* **Activity**: I need the number of lines in the data that include "fichero"; reply with that number alone.

* **Source texts of formatted documents**:
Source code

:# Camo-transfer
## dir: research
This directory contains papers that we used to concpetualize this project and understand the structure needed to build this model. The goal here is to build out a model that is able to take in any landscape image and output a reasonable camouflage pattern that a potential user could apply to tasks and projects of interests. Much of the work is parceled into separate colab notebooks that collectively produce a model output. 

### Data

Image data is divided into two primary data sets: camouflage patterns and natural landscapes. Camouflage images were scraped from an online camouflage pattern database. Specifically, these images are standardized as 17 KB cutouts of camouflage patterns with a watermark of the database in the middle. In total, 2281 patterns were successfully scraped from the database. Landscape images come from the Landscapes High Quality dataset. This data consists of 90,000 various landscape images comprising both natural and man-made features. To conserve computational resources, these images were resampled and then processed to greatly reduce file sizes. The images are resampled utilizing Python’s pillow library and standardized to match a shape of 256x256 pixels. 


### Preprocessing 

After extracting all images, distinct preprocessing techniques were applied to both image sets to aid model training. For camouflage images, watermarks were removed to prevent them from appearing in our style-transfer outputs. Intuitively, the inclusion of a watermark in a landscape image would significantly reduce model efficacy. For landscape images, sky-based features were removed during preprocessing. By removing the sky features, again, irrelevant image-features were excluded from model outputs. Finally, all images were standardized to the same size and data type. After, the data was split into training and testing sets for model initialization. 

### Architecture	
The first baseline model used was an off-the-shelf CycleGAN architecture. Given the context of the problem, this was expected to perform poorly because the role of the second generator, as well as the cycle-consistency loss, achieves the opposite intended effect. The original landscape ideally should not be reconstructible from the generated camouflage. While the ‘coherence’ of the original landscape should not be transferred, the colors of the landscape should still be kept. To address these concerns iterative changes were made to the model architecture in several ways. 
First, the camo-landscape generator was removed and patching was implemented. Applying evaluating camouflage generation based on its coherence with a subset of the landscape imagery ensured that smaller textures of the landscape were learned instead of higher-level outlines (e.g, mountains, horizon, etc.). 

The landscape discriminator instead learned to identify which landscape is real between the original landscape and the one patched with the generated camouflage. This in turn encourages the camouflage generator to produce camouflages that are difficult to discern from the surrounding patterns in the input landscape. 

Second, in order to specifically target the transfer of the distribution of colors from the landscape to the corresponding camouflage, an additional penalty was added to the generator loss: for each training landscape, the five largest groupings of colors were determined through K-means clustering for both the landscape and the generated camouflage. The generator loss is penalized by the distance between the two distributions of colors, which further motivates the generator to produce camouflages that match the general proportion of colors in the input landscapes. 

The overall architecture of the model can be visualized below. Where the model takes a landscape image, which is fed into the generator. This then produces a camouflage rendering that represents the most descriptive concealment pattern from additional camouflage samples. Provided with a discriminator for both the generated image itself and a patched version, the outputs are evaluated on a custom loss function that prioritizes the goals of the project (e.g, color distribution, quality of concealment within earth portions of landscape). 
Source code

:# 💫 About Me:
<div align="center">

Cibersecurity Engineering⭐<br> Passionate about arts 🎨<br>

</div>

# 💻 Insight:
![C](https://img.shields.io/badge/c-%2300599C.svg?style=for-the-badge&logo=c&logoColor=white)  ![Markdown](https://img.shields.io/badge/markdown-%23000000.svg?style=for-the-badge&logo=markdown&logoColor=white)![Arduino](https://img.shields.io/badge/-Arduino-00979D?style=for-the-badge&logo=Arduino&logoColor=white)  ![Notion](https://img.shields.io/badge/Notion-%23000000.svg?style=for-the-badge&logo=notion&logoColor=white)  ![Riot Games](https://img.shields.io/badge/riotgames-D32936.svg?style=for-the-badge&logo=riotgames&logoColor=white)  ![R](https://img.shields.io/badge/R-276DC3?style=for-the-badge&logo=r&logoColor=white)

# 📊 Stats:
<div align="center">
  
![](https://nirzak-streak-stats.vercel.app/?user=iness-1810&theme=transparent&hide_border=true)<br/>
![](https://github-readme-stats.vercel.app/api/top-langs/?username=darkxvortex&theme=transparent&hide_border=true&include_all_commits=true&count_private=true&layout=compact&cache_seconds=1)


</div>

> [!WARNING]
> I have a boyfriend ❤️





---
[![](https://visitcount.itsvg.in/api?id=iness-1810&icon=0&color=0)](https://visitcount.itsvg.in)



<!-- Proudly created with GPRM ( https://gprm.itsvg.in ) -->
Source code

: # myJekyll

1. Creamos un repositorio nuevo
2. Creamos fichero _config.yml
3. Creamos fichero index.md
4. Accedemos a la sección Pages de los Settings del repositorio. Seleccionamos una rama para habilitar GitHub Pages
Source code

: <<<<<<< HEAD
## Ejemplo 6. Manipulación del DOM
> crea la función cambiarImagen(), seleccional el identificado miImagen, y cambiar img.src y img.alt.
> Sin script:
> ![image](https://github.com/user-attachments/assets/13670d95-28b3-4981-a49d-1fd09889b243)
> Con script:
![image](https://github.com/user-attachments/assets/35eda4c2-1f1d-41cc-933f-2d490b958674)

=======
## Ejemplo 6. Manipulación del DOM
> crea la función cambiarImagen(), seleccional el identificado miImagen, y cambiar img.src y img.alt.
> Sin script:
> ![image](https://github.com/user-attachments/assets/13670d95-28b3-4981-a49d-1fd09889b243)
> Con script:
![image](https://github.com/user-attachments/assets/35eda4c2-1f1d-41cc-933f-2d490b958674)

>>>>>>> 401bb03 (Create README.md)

* **Response for this exercise**: 2